Des applications multiples du photovoltaïque
L'intérêt de cette technologie est qu'elle ouvre aussi tout un champ des possibles. Dans les zones reculées non desservies par le réseau électrique, des mini-kits solaires permettent par exemple d'alimenter une radio, une lampe, de recharger un téléphone. Une solution moins couteuse que des piles ou des petits groupes alimentés au diesel. « En Afrique se déploie une double révolution électrique « on grid » et « off grid », chacune soutenue par l'accélération des nouvelles téléapplications (téléphonie mobile, télépaiements, télégestion…) et par le déploiement des services numériques dans les pays africains », observe Christian de Gromard.
Le solaire photovoltaïque est « beaucoup plus adapté au contexte socio-économique africain », selon Youba Sokona : « Il propose des systèmes flexibles, alors que le système centralisé exclut une partie des populations. »
Toutefois, à écouter celui qui a coordonné le Centre africain pour la politique en matière de climat de l'ONU, puis piloté l'Initiative africaine sur les énergies renouvelables (AREI) de l'Union africaine créée à l'issue de la COP21, en 2016, on n'en serait encore qu'aux prémices de la révolution.

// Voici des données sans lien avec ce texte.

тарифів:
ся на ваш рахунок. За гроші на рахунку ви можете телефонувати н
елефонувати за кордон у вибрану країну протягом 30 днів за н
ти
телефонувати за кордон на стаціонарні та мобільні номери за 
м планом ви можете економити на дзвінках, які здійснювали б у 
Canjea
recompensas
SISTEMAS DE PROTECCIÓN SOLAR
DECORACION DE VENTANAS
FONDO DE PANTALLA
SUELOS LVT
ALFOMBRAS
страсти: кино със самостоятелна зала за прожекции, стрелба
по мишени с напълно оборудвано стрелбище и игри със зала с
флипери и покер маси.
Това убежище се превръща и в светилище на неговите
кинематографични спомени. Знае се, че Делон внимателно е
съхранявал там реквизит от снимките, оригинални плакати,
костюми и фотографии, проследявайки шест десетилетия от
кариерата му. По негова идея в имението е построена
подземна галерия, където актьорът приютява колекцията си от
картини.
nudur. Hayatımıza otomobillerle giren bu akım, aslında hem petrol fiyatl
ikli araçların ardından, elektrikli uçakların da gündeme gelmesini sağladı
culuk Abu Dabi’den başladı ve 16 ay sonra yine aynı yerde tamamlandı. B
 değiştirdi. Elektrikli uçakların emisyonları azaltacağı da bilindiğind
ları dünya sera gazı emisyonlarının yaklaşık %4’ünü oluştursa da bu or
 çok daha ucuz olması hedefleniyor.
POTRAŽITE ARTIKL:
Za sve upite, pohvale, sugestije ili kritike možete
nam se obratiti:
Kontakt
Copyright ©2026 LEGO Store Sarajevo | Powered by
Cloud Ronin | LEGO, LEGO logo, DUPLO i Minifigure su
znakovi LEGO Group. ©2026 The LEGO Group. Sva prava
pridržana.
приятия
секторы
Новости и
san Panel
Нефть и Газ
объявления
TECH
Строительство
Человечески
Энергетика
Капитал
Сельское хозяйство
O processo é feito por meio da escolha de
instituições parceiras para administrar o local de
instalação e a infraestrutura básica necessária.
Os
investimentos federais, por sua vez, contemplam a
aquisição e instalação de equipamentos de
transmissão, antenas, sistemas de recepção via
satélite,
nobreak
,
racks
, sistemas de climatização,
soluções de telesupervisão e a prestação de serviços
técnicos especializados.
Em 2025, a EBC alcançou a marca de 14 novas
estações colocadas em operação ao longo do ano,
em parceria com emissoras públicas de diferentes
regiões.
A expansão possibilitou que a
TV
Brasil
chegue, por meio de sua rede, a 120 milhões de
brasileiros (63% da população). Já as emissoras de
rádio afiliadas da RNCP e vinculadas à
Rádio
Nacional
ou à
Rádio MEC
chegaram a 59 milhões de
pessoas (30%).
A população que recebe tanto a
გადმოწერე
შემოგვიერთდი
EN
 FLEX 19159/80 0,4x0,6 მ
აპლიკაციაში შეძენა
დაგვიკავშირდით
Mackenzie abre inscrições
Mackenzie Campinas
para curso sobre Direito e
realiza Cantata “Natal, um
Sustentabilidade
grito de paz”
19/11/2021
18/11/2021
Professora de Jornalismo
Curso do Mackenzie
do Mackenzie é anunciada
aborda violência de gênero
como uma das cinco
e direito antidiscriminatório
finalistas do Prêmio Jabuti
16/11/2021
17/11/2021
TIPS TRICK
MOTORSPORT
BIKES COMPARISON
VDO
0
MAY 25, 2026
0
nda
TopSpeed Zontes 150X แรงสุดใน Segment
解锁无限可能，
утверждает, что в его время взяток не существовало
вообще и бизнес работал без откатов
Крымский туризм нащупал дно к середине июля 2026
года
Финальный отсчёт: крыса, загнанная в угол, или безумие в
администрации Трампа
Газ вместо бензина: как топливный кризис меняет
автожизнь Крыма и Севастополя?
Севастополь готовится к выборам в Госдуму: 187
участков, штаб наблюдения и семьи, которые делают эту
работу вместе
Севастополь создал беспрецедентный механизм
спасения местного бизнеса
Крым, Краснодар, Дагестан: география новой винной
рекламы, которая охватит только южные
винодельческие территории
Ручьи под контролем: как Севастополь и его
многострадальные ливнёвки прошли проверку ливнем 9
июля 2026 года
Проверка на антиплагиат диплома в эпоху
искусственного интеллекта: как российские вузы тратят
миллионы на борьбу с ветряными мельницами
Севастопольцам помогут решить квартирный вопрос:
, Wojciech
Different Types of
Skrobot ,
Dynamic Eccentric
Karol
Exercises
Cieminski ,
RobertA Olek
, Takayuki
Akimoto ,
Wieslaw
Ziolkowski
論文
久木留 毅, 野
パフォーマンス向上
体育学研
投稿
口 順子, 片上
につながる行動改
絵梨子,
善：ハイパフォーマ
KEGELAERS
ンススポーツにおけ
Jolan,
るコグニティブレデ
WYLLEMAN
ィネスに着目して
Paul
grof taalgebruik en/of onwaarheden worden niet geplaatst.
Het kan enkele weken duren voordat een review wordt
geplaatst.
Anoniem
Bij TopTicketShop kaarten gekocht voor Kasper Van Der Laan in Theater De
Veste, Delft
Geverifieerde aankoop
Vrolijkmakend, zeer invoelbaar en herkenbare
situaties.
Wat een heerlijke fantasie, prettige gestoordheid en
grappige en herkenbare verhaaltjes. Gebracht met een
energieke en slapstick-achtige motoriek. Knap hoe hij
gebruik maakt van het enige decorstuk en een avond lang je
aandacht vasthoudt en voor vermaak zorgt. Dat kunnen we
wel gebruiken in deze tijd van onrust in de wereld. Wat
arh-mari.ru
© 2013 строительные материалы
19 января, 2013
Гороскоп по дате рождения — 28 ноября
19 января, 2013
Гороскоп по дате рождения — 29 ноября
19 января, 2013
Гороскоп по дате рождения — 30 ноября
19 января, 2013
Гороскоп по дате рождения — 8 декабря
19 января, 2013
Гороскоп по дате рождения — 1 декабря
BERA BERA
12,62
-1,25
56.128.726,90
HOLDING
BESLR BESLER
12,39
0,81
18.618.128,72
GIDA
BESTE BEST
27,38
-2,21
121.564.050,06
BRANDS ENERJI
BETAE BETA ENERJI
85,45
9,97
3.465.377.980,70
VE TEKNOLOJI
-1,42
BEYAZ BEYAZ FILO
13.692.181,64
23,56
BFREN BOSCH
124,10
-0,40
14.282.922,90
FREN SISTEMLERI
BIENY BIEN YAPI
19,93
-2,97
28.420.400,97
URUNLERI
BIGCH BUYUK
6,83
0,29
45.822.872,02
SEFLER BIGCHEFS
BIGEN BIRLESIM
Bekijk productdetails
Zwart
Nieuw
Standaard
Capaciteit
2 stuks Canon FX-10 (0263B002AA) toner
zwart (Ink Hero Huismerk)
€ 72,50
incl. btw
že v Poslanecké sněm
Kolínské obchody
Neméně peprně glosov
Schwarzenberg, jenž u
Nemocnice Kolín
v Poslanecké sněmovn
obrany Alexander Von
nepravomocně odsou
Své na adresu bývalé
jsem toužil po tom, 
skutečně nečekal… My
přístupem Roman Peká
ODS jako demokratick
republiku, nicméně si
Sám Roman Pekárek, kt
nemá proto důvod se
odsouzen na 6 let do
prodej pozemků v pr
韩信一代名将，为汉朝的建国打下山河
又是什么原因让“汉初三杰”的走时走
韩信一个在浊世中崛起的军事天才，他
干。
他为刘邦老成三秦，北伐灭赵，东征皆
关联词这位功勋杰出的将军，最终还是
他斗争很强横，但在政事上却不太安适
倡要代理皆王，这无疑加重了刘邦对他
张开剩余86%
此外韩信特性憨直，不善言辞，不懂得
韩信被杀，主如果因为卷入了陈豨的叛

Et d'inviter à se départir « d'une certaine approche euphorique et folklorique de la question ». Folkorique ? Oui, il confirme : « La finalité de l'électrification, ce n'est pas la lumière. Il faut envisager toutes les applications, mécaniques, mobiles, de production de chaleur, de froid. Pourquoi ne voit-on par exemple aucune approche claire liant agriculture et énergie en Afrique ? Notre agriculture se caractérise par des petites productions, avec des outils d'exploitation rudimentaires. Alors qu'on peut utiliser le solaire pour puiser l'eau, la dessaliniser... Seules 3 % des terres agricoles sont irriguées en Afrique. Passez à 10 %, 20 %, ou plus, et vous changez la donne. »
Autre domaine dans lequel l'énergie solaire peut permettre de réaliser de grands progrès, selon lui : la condition de la femme. « Regardez les tâches qui incombent à de nombreuses Africaines : elles transforment les céréales ou font la lessive manuellement, elles vont chercher du bois pour la cuisson… Le solaire peut permettre de mettre en place des centres de lavage mécaniques, et d'imaginer des appareils domestiques adaptés aux usages africains ! » repart Youba Sokona. « On est encore dans un schéma totalement axé sur l'offre, on n'a pas encore repensé la manière d'aborder l'énergie par la demande », conclut, un brin désolé, le vice-président du GIEC (Groupe d'experts intergouvernemental sur l'évolution du climat).
Sources d'énergie dans la production d'électricité en Afrique (2015)
Source: Agence internationale de l'énergie (IEA) Get the data Created with Datawrapper
Autre enjeu, de taille, pour le continent africain : accélérer sa transition énergétique pour réduire la part des centrales diesel ou à gaz, très émissives en CO2, alors que la demande d'électricité suit la courbe de la forte croissance démographique. C'était d'ailleurs pour s'émanciper de sa forte dépendance aux énergies fossiles importées que le Maroc avait décidé, il y a à peine 10 ans, de basculer vers les énergies renouvelables. Avec clairvoyance, et au pas de charge.